**Task:**
Exclude the pictures and retype the entries as written.

┌─ Dataset content

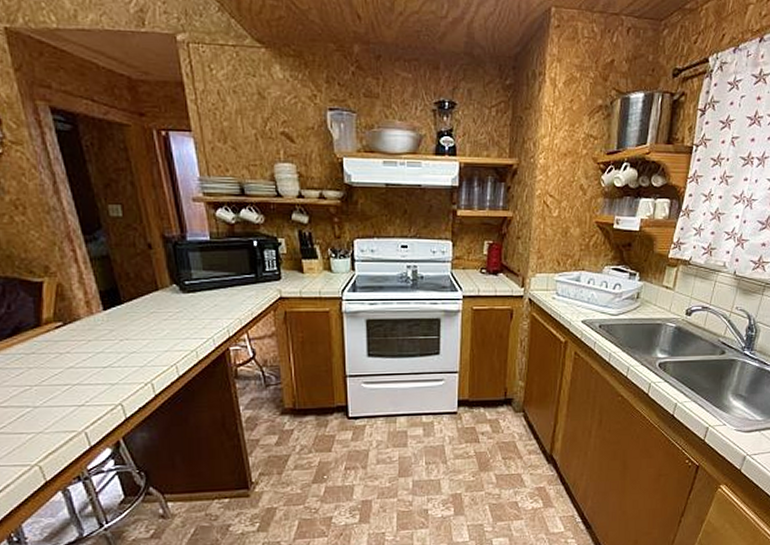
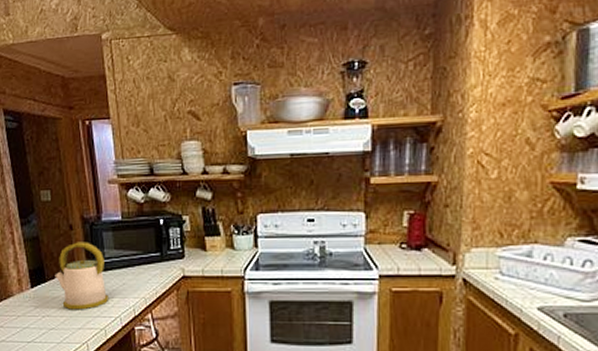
kettle: none [133,262,200,333] -> present [55,242,109,310]

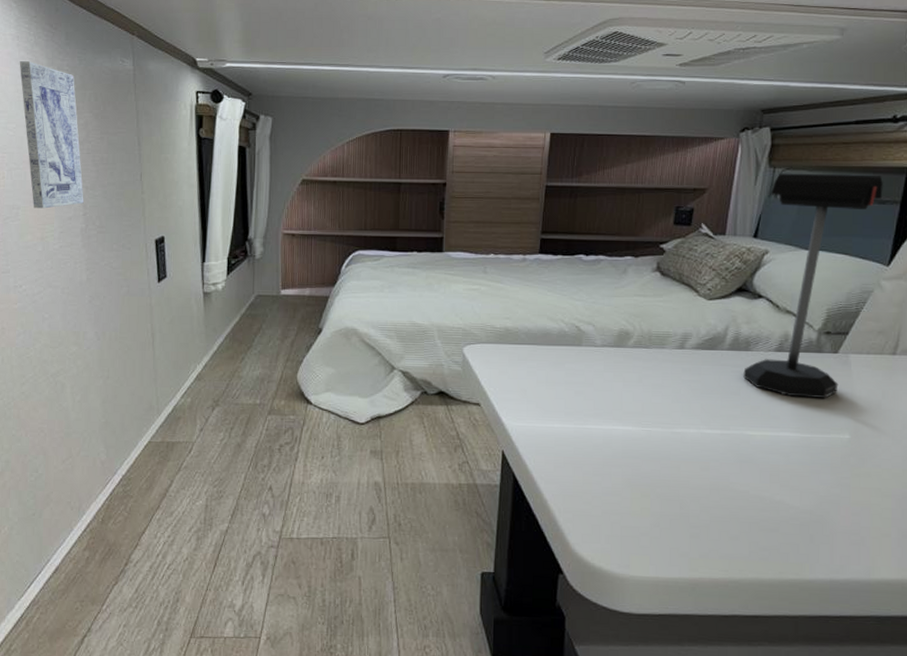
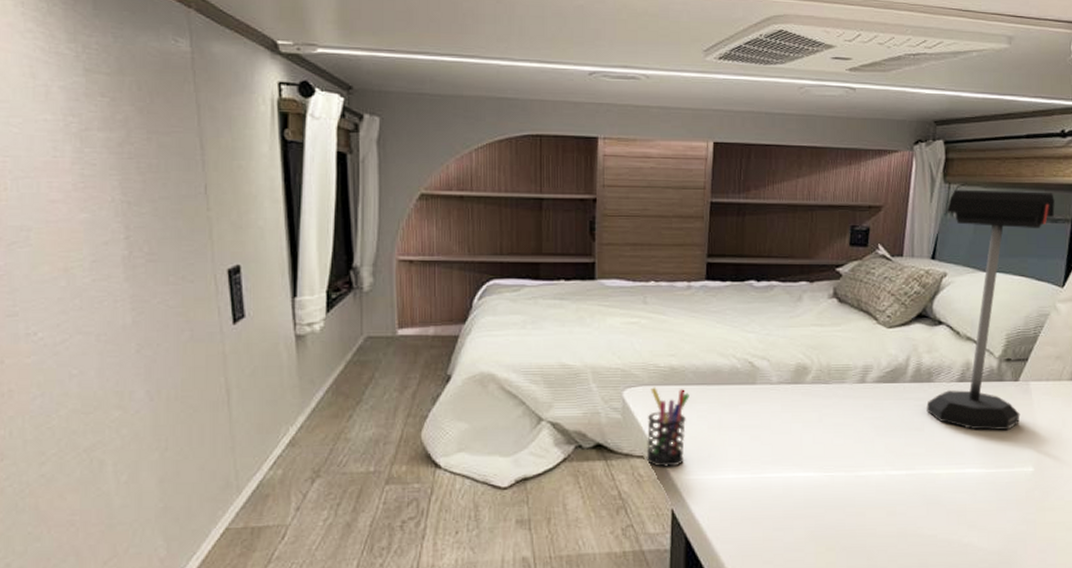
wall art: present [19,61,84,209] -> none [25,35,126,231]
pen holder: none [481,345,521,414] -> present [646,387,690,467]

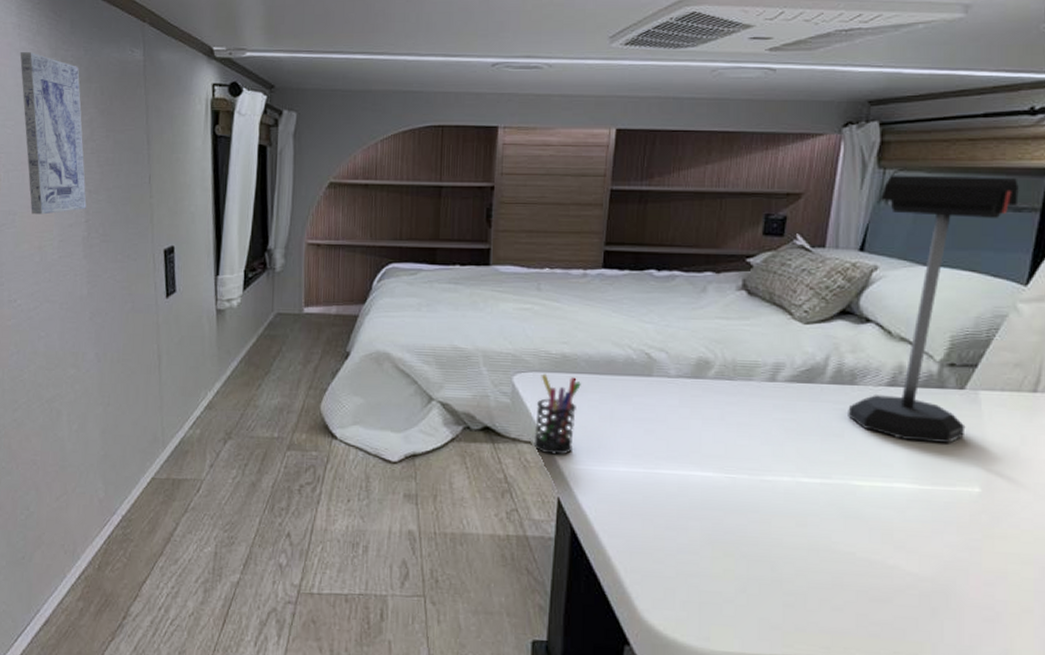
wall art: none [25,35,126,231] -> present [20,52,87,215]

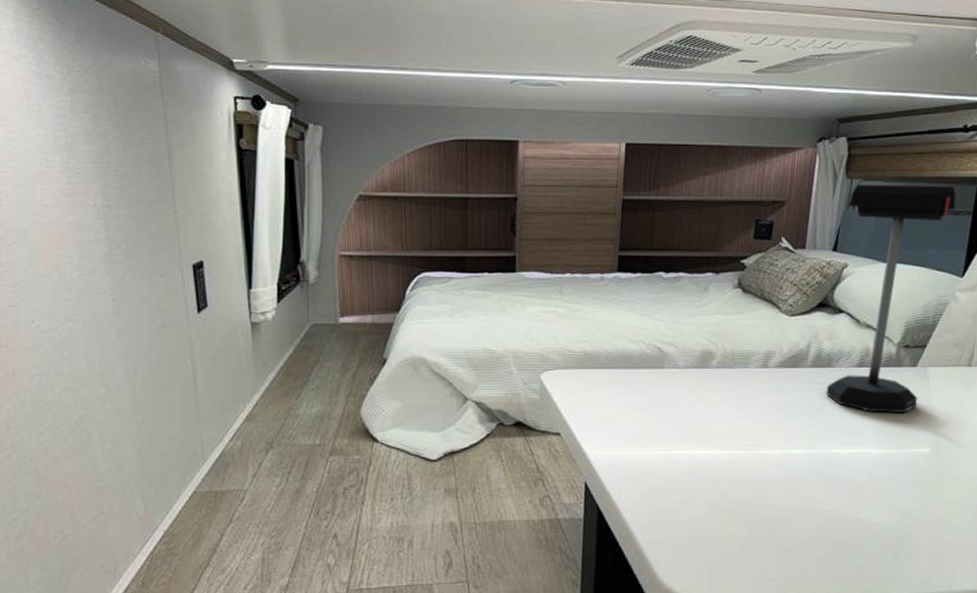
wall art: present [20,52,87,215] -> none [20,61,106,232]
pen holder: present [533,373,581,455] -> none [562,370,602,444]

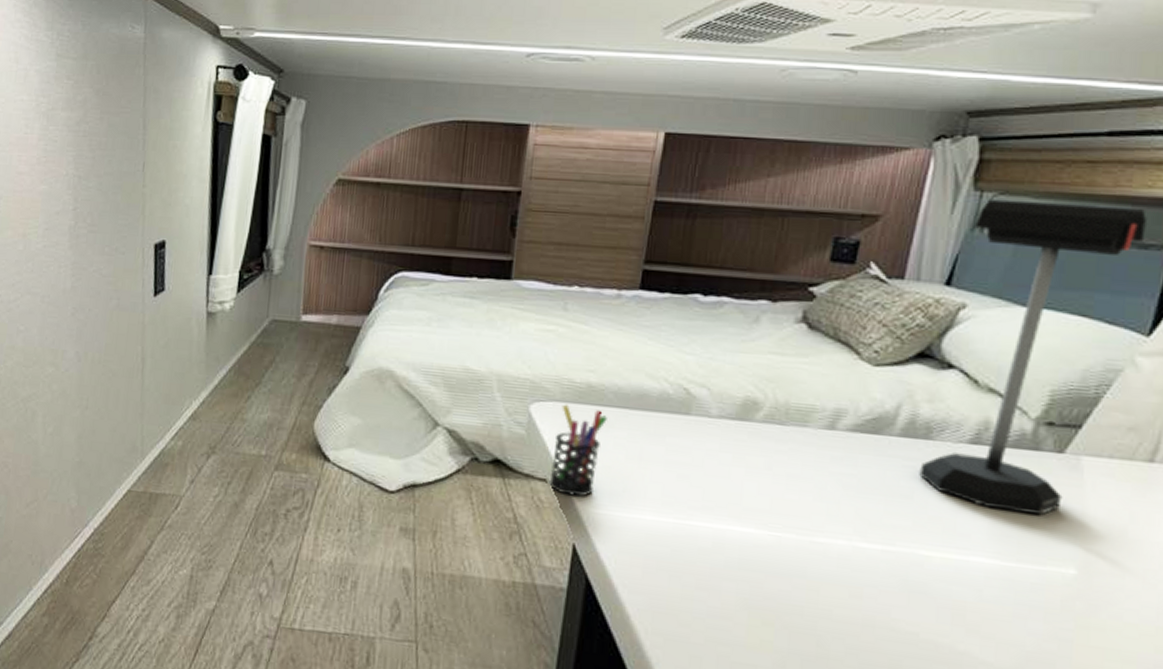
pen holder: none [562,370,602,444] -> present [549,404,607,497]

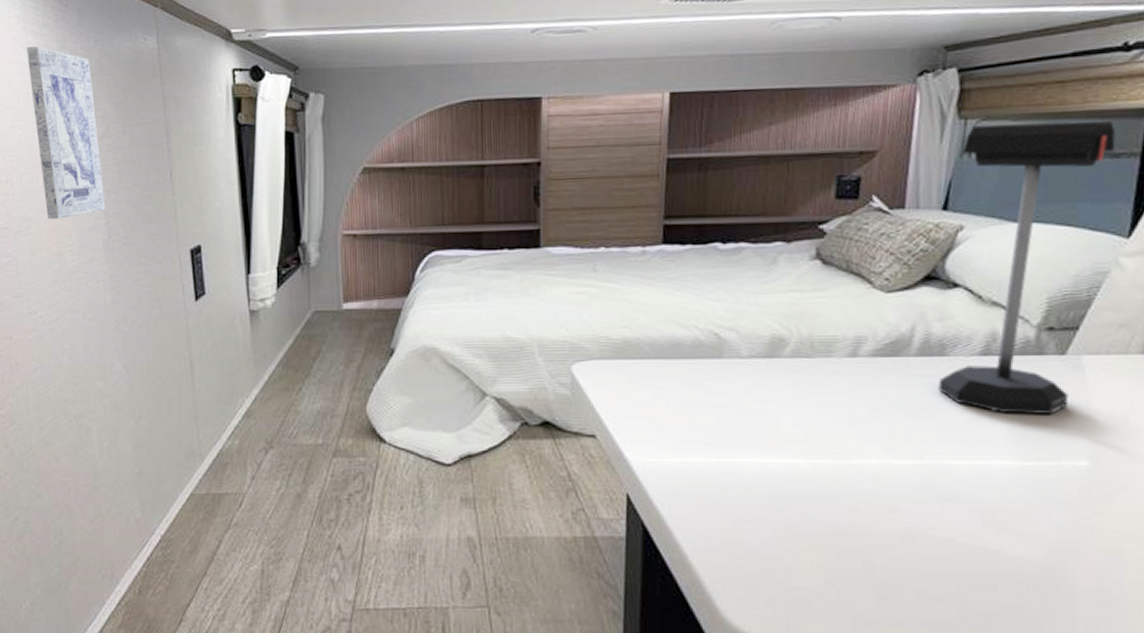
wall art: none [14,25,76,200] -> present [26,46,105,220]
pen holder: present [549,404,607,497] -> none [597,361,646,448]

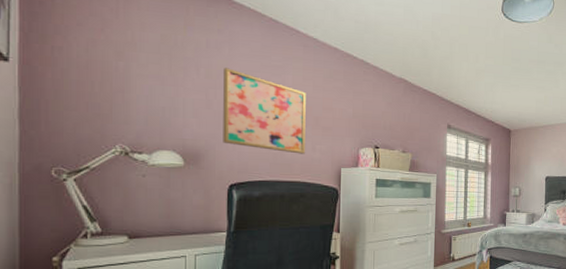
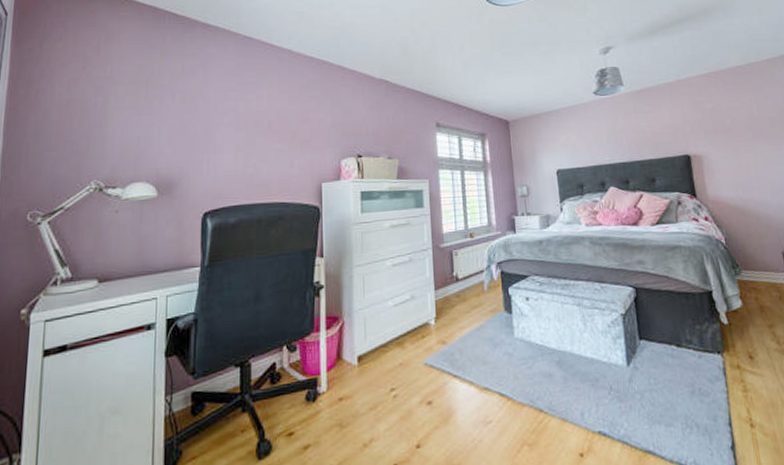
wall art: present [223,68,306,154] -> none [197,90,282,172]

└─

**Solution to this task:**
kettle: none [133,262,200,333] -> present [55,242,109,310]

wall art: present [19,61,84,209] -> none [25,35,126,231]
pen holder: none [481,345,521,414] -> present [646,387,690,467]

wall art: none [25,35,126,231] -> present [20,52,87,215]

wall art: present [20,52,87,215] -> none [20,61,106,232]
pen holder: present [533,373,581,455] -> none [562,370,602,444]

pen holder: none [562,370,602,444] -> present [549,404,607,497]

wall art: none [14,25,76,200] -> present [26,46,105,220]
pen holder: present [549,404,607,497] -> none [597,361,646,448]

wall art: present [223,68,306,154] -> none [197,90,282,172]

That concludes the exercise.